» Tâche courte a
D'après l'extrait sur les feux sonores, en quelle année a-t-on installé le premier feu sonore activable par télécommande radio ?

======== Extrait ========

Sur les quais de métro, c’est la même chose. On sait qu’on peut attendre en sécurité en restant à l’extérieur de la bande podotactile et d’ailleurs, c’est ce que font la plupart des gens, qu’ils voient bien ou pas.
Ding-dong, ding-dong… c’est Pâques aujourd’hui ?
Vous avez peut-être déjà entendu cette mystérieuse cloche alors que vous vous baladiez dans la rue. Vous vous êtes même peut-être un jour arrêtés en plain passage piéton, brusquement alertés par un « rouge piéton » tonitruant prononcé derrière vous. Eh oui, dans la Métropole de Lyon, 100% des feux piétons sont sonores. Vous avez du mal à y croire ? C’est vrai qu’on ne les entend pas souvent, tout simplement parce qu’ils ne parlent que sur demande. Seules les personnes déficientes visuelles ont le pouvoir de les faire parler grâce à une télécommande dédiée qui nous est remise dans toutes les mairies d’arrondissements de Lyon ou des communes de la Métropole.
Et je vous donne un scoop : le premier feu sonore est né à Lyon ! Enfin presque… Vous excuserez cet accès de chauvinisme passager, qui, je crois, est de bon ton sur CityCrunch. Si on se rencontre un jour, j’aurai plaisir à vous raconter la véritable histoire du premier feu sonore et même du premier feu de signalisation. En tout cas, ce qui est vrai, c’est que le premier feu sonore activable par télécommande radio, qui est le système aujourd’hui normalisé pour la France entière, a été installé tout près de Lyon, au carrefour entre l’avenue Henri Barbusse et la rue Anatole-France à Villeurbanne. C’était en 1993 et la société qui en est à l’origine est lyonnaise. Elle s’appelle Okeenea et s’est maintenant expatriée dans la lointaine banlieue à Champagne-au-Mont-d’Or pour gagner un peu d’espace. Pour être parfaitement transparente, c’est la société qui m’emploie depuis 14 ans comme experte en accessibilité, autant vous dire que je la connais bien.

========

» Tâche courte b
Dans les lignes de données, recopiez uniquement le passage allant de la première ligne jusqu'à celle qui contient "8:30 AM -- halfway", bornes comprises, en remplaçant "Wednesday" par "Wed" sans rien modifier d'autre.

======== Données brutes ========

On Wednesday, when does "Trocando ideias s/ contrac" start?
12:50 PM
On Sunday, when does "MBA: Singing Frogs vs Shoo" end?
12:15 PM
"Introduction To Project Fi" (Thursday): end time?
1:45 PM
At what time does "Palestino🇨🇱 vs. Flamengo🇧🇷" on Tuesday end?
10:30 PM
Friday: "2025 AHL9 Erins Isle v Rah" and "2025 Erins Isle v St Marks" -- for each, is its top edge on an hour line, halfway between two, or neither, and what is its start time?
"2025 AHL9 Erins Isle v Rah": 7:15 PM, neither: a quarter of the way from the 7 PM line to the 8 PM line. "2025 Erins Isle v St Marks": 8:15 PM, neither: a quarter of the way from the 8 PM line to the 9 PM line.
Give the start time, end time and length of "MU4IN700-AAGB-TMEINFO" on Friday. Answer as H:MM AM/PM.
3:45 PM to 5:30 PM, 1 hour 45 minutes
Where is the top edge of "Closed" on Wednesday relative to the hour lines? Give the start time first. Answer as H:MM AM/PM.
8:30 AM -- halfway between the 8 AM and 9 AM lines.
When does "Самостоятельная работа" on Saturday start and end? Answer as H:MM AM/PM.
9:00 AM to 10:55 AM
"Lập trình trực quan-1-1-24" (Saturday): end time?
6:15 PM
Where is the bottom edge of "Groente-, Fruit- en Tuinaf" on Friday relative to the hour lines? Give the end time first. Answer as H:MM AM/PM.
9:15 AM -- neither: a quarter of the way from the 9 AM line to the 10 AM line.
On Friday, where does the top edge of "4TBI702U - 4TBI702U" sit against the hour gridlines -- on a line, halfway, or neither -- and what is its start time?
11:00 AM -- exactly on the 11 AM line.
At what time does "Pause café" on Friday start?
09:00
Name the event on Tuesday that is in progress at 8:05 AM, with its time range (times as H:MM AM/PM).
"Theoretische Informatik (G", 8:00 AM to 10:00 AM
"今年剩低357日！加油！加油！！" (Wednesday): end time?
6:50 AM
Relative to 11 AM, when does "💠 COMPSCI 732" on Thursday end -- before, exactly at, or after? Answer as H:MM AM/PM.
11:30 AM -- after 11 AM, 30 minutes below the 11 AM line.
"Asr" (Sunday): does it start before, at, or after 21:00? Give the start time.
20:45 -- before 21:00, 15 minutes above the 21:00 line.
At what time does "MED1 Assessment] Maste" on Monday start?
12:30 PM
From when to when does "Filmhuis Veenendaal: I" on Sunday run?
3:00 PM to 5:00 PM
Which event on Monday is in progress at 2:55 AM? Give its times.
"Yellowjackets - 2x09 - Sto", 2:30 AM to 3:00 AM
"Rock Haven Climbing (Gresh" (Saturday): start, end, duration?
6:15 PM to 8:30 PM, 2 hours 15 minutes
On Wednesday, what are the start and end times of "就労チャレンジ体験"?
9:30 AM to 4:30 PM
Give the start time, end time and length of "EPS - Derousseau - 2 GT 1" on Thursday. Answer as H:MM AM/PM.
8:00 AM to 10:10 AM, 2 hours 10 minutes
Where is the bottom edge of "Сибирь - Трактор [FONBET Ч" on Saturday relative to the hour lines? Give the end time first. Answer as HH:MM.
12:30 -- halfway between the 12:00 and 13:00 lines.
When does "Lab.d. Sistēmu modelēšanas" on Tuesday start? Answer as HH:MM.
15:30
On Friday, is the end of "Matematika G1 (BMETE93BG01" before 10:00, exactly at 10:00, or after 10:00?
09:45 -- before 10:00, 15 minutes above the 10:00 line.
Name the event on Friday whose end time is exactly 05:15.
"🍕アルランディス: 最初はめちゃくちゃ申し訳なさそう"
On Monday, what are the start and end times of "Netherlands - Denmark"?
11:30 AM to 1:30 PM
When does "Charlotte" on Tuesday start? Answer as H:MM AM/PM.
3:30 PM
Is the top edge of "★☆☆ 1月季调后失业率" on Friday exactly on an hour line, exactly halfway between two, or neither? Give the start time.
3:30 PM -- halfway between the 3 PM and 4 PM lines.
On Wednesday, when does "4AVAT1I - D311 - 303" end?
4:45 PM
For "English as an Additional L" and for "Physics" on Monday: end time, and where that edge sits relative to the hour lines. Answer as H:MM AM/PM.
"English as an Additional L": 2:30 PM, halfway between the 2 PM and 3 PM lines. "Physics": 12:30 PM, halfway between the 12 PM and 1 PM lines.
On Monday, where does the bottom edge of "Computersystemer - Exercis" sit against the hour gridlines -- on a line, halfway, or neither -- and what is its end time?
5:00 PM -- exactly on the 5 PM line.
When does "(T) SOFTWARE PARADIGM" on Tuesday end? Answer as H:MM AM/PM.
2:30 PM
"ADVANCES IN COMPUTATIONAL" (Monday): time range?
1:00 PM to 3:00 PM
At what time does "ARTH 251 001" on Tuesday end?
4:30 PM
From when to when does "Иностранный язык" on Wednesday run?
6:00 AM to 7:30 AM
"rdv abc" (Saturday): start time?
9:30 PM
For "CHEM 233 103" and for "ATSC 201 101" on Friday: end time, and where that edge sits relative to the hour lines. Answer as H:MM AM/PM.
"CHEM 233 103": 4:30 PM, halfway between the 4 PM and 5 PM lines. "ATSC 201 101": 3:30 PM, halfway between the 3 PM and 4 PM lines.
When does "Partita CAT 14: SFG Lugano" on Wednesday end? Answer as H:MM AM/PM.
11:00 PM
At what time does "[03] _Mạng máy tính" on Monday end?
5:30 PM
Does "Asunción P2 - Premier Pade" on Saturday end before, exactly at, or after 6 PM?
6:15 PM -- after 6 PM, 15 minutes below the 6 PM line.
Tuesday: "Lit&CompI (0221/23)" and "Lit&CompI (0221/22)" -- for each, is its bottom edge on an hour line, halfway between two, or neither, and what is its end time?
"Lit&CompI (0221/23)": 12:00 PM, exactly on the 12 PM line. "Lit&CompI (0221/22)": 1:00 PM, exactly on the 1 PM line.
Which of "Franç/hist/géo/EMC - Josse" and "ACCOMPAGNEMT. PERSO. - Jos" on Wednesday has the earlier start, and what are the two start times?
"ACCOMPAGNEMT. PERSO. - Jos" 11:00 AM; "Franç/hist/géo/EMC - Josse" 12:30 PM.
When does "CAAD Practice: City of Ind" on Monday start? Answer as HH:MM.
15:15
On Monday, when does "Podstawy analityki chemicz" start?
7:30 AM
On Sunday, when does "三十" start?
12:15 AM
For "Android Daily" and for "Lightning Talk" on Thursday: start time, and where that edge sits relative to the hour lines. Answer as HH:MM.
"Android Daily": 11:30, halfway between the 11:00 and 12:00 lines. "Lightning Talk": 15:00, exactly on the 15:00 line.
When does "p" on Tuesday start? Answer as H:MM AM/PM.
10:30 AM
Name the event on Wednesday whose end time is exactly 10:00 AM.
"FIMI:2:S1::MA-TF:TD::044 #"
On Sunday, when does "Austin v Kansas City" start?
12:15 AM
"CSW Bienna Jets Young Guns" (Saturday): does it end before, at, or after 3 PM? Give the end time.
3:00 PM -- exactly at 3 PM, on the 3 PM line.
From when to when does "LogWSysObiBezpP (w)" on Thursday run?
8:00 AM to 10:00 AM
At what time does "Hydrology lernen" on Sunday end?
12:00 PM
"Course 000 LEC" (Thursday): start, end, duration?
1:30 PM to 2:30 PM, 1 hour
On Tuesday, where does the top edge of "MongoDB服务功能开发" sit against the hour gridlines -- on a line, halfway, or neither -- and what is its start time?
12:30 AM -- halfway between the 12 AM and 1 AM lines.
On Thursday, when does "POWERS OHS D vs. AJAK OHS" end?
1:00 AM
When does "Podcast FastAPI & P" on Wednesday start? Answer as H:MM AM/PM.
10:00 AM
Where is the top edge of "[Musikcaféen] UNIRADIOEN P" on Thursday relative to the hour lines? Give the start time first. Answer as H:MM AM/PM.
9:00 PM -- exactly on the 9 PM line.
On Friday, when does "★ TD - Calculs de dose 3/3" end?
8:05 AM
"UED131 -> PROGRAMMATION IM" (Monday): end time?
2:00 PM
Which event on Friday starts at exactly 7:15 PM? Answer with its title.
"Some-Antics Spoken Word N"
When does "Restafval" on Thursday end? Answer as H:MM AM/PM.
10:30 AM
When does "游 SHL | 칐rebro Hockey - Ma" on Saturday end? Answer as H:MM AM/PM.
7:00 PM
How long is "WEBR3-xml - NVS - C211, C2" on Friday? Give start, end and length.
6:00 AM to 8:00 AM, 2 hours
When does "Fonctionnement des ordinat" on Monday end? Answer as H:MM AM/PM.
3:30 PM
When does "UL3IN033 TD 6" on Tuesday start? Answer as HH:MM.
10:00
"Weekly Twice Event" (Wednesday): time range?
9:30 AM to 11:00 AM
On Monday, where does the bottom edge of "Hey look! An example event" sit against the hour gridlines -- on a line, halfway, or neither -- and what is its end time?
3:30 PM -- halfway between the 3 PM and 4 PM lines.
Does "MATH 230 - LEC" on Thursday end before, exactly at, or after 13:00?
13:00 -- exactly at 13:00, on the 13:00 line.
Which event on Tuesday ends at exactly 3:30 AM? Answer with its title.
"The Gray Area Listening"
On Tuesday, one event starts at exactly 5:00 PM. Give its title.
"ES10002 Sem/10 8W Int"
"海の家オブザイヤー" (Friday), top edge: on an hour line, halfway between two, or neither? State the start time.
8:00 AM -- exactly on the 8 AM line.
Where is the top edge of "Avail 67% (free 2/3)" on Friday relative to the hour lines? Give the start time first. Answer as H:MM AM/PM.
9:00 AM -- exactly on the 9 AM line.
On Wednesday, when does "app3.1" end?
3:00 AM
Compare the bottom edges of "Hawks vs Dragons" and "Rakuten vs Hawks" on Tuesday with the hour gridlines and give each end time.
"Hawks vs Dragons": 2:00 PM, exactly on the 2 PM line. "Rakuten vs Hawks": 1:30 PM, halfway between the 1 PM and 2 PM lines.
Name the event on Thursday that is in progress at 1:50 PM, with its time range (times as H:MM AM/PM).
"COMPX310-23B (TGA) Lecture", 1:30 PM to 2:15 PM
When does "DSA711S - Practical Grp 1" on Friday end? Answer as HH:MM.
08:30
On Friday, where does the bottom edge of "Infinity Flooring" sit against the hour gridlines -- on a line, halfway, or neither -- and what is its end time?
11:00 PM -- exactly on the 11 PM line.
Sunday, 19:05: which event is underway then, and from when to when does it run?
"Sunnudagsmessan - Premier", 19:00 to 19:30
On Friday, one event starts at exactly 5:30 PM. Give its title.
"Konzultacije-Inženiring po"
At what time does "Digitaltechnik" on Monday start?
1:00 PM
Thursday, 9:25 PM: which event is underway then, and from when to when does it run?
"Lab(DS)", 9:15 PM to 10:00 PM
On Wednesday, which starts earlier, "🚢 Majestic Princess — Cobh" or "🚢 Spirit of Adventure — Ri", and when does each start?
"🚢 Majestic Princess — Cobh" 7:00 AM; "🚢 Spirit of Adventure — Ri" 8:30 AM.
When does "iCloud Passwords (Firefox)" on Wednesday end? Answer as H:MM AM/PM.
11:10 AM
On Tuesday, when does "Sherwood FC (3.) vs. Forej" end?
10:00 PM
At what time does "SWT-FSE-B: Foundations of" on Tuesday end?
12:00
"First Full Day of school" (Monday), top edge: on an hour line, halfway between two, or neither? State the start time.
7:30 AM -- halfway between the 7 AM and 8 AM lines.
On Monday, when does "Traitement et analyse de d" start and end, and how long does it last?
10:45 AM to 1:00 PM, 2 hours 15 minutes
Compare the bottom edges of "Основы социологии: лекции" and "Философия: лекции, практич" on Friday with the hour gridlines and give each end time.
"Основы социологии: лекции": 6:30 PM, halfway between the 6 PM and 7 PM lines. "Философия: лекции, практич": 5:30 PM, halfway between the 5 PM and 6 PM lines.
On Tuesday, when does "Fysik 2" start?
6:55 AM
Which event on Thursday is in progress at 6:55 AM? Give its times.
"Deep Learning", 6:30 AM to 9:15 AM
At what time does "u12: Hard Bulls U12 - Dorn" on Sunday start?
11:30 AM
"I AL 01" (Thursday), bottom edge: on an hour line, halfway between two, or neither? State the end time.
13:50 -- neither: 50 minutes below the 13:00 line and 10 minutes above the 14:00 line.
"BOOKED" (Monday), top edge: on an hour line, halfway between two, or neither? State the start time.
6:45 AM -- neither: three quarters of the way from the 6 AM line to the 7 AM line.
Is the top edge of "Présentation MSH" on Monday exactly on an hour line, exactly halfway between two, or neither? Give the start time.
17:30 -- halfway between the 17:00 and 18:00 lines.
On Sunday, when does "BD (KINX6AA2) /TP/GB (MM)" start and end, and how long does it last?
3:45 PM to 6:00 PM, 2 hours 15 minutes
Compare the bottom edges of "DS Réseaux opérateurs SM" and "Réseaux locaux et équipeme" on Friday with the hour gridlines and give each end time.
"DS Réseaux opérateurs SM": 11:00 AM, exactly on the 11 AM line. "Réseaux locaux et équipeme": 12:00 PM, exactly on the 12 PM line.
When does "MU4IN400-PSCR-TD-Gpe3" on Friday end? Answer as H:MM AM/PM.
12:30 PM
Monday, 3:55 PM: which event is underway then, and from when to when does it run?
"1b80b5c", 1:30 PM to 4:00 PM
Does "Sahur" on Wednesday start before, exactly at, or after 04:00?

========

» Bonne réponse a
En 1993.

» Bonne réponse b
On Wed, when does "Trocando ideias s/ contrac" start?
12:50 PM
On Sunday, when does "MBA: Singing Frogs vs Shoo" end?
12:15 PM
"Introduction To Project Fi" (Thursday): end time?
1:45 PM
At what time does "Palestino🇨🇱 vs. Flamengo🇧🇷" on Tuesday end?
10:30 PM
Friday: "2025 AHL9 Erins Isle v Rah" and "2025 Erins Isle v St Marks" -- for each, is its top edge on an hour line, halfway between two, or neither, and what is its start time?
"2025 AHL9 Erins Isle v Rah": 7:15 PM, neither: a quarter of the way from the 7 PM line to the 8 PM line. "2025 Erins Isle v St Marks": 8:15 PM, neither: a quarter of the way from the 8 PM line to the 9 PM line.
Give the start time, end time and length of "MU4IN700-AAGB-TMEINFO" on Friday. Answer as H:MM AM/PM.
3:45 PM to 5:30 PM, 1 hour 45 minutes
Where is the top edge of "Closed" on Wed relative to the hour lines? Give the start time first. Answer as H:MM AM/PM.
8:30 AM -- halfway between the 8 AM and 9 AM lines.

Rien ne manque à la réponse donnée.